Domingo 20 de junio.
Ayer lloré. Volví contento por haber hallado un trabajo decente y pensando que ahora Mami iba a estar más tranquila; y fue todo lo contrario! En fin, todo parece haberse calmado y parece estar conforme con la situación; parece... ¡Yo no sé qué hacer! Pero supongo que debo seguir adelante. Hay mucha soledad aquí y es tan lindo esto, que cuesta irse; pero también cuesta dejar tantos sueños. Veremos qué pasa...

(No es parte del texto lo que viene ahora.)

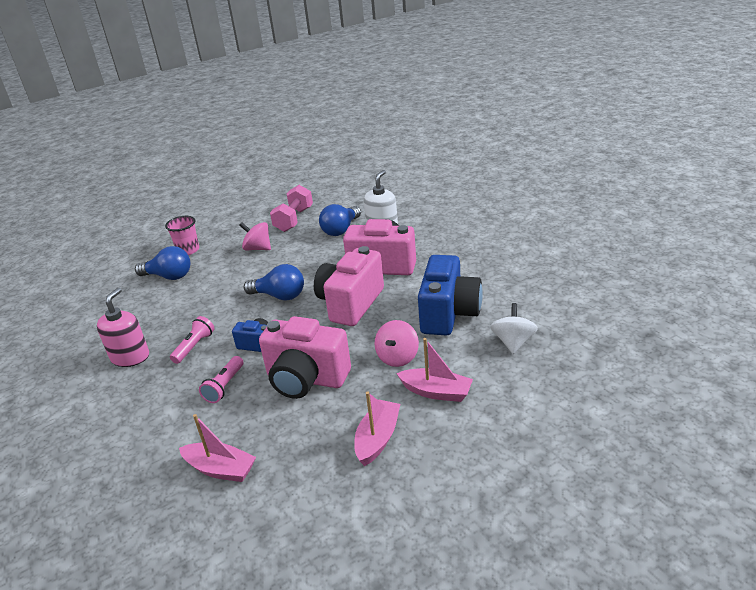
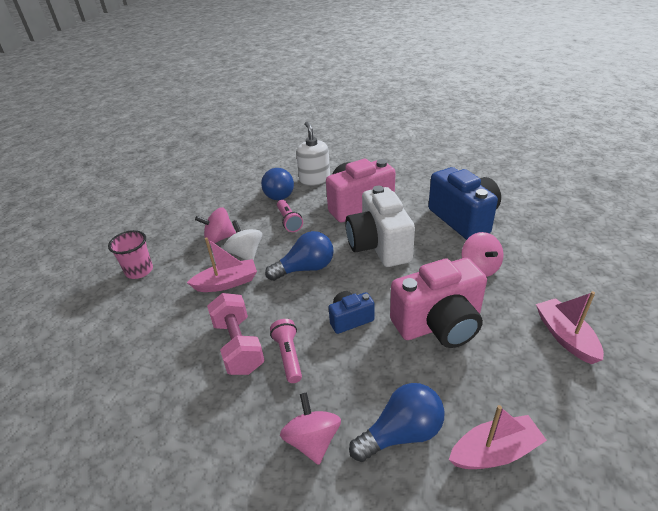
camera: 40 degrees left, 5 degrees up
(130, 357) = (229, 408): pink soap dispenser -> none
(143, 399) = (312, 440): none -> pink spinning top
(169, 276) = (153, 305): blue light bulb -> blue light bulb (401, 433)
(224, 386) = (377, 374): pink flashlight -> pink flashlight (289, 221)
(294, 219) = (219, 201): pink dumbbell -> pink dumbbell (238, 345)
(350, 304) = (379, 246): pink camera -> white camera
(436, 392) = (545, 278): pink boat -> pink boat (227, 283)
(513, 342) = (534, 218): white spinning top -> white spinning top (245, 254)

Cada vez que regresaba a mi casa en Villa Ramallo, fin de semana por medio, se repetía una serie de escenas que me iban desgastando psicológica y sentimentalmente: es que mi madre empezaba a sentir el golpe de mi ausencia y lo demostraba cada vez más abiertamente. Con el paso del tiempo ella iba comprobando que no había sido un simple capricho, un simple "darme una vuelta por la capital a ver qué pasa". Y entonces, a la fugaz alegría del reencuentro, a mi llegada, le sucedía la creciente tristeza de mi próxima partida. María Luján, mi hermana, hacía lo posible por apoyarme, pero también sentía que toda la atención de mi madre se centraba en mí y sufría por verse postergada
Todo esto me iba pesando cada vez más. Sumémosle la llegada del invierno, cuando los dedos empezaban a congelárseme a la intemperie y la aparente falta de un futuro en lo que yo estaba haciendo: vender curitas en los pasos a niveles o casa por casa. Yo me aferraba a mis estudios, porque sabía que la única posibilidad de no tener que abandonar todo y regresar a mi pueblo con las manos vacías era aprender, aprender y aprender. Por las noches, luego de una frugal cena, tomaba el libro de Loomis, Ilustración Creadora, y lo estudiaba a fondo, con pasión, cuando no me ponía a hacer las tareas que encomendaba Borissof. ¡Toda la anatomía que sé la aprendí aquel año!